Work task
Could you copy the records below exactly, leaving out any pictures they include?

Data for analysis
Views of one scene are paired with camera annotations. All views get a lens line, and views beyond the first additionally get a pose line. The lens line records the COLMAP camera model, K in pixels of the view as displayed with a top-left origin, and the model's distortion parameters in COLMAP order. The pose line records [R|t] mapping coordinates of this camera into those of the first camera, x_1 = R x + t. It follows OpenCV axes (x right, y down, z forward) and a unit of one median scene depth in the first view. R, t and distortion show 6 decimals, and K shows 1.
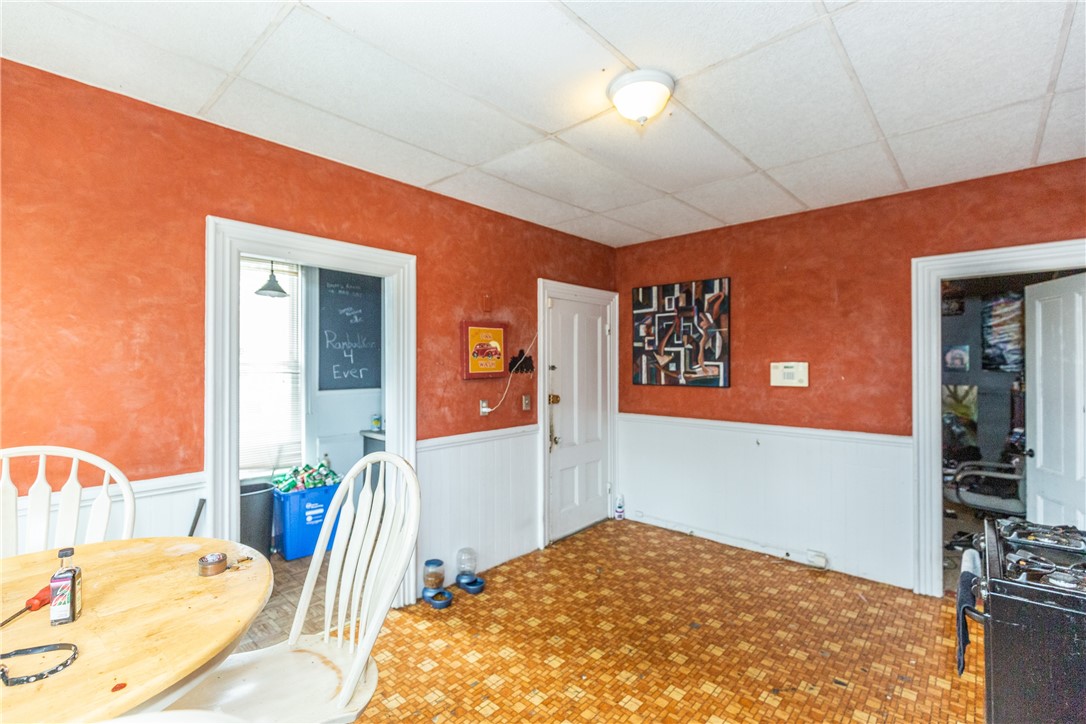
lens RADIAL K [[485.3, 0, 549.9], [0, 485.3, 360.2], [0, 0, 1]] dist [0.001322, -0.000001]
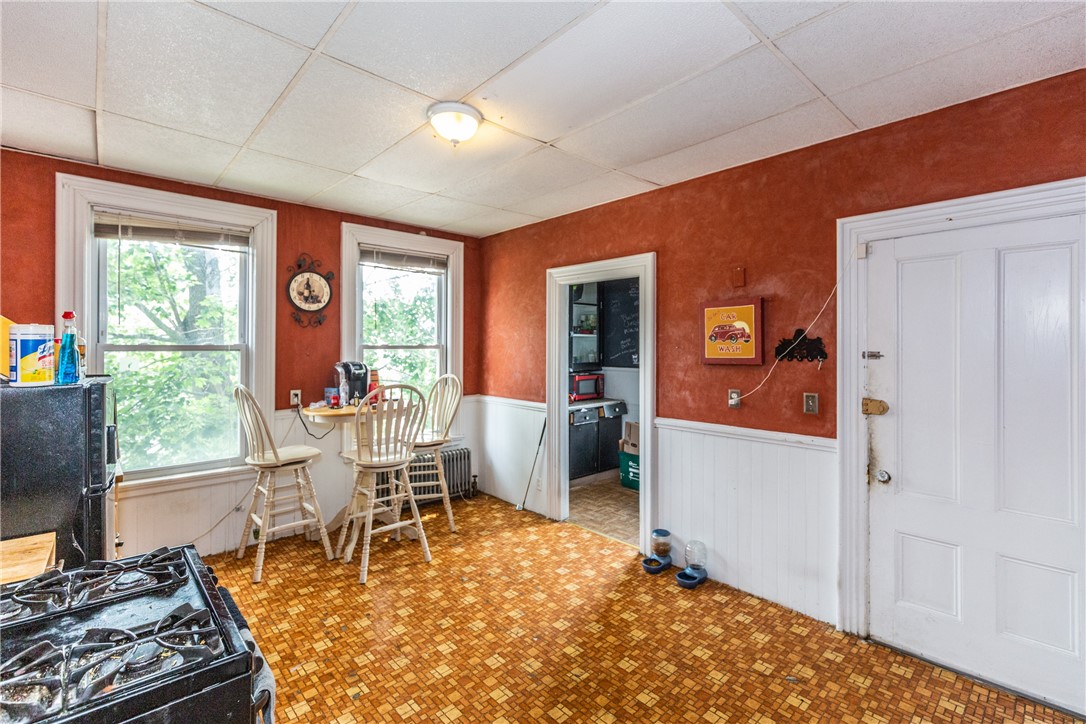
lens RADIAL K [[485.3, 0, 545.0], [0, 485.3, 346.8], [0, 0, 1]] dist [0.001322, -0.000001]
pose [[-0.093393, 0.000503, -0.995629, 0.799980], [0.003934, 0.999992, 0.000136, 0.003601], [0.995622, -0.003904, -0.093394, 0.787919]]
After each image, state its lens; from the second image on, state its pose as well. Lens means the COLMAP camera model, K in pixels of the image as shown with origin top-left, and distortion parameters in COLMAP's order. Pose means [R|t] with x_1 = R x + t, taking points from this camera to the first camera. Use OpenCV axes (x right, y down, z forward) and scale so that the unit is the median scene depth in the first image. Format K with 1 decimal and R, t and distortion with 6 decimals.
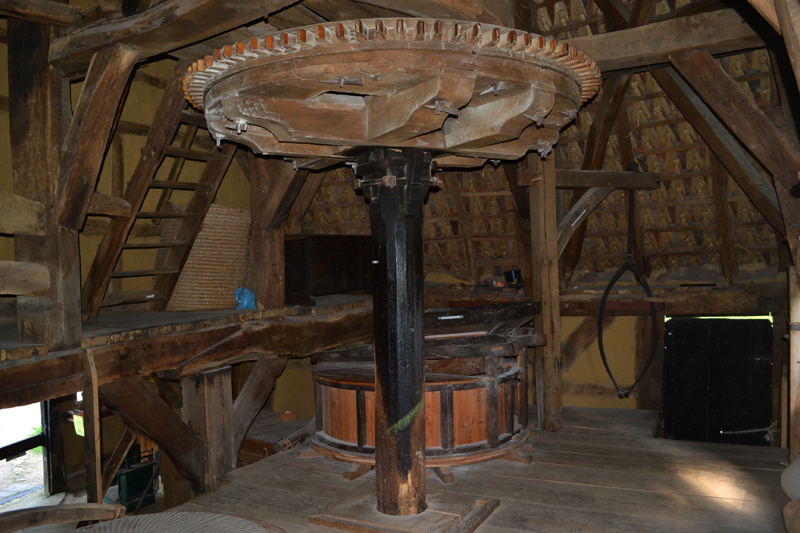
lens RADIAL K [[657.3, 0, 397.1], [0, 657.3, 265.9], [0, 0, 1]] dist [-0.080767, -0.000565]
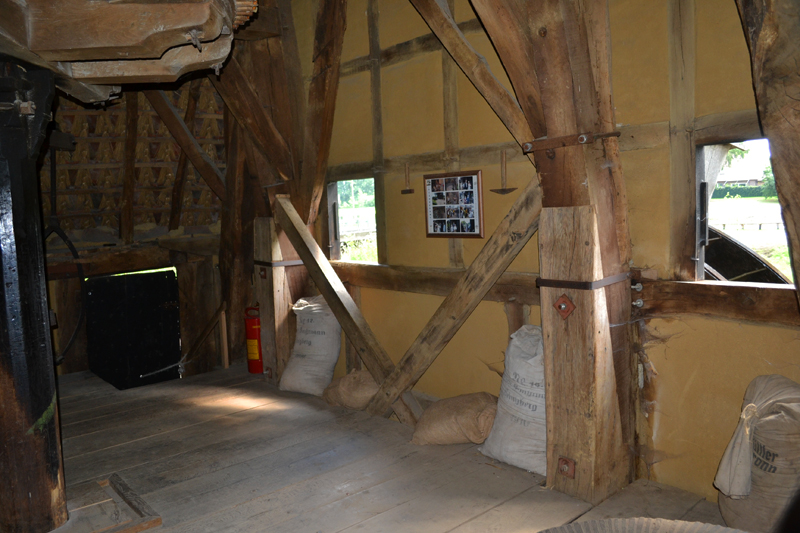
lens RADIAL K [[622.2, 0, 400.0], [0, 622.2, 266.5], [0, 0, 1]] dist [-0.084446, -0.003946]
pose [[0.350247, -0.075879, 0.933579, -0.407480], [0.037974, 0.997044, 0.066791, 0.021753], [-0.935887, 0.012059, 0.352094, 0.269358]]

Exercise answer
Views of one scene are paired with camera annotations. All views get a lens line, and views beyond the first additionally get a pose line. The lens line records the COLMAP camera model, K in pixels of the view as displayed with a top-left origin, and the model's distortion parameters in COLMAP order. The pose line records [R|t] mapping coordinates of this camera into those of the first camera, x_1 = R x + t. It follows OpenCV axes (x right, y down, z forward) and a unit of one median scene depth in the first view. R, t and distortion show 6 decimals, and K shows 1.
lens RADIAL K [[485.3, 0, 549.9], [0, 485.3, 360.2], [0, 0, 1]] dist [0.001322, -0.000001]
lens RADIAL K [[485.3, 0, 545.0], [0, 485.3, 346.8], [0, 0, 1]] dist [0.001322, -0.000001]
pose [[-0.093393, 0.000503, -0.995629, 0.799980], [0.003934, 0.999992, 0.000136, 0.003601], [0.995622, -0.003904, -0.093394, 0.787919]]
After each image, state its lens; from the second image on, state its pose as well. Lens means the COLMAP camera model, K in pixels of the image as shown with origin top-left, and distortion parameters in COLMAP's order. Pose means [R|t] with x_1 = R x + t, taking points from this camera to the first camera. Use OpenCV axes (x right, y down, z forward) and scale so that the unit is the median scene depth in the first image. Format K with 1 decimal and R, t and distortion with 6 decimals.
lens RADIAL K [[657.3, 0, 397.1], [0, 657.3, 265.9], [0, 0, 1]] dist [-0.080767, -0.000565]
lens RADIAL K [[622.2, 0, 400.0], [0, 622.2, 266.5], [0, 0, 1]] dist [-0.084446, -0.003946]
pose [[0.350247, -0.075879, 0.933579, -0.407480], [0.037974, 0.997044, 0.066791, 0.021753], [-0.935887, 0.012059, 0.352094, 0.269358]]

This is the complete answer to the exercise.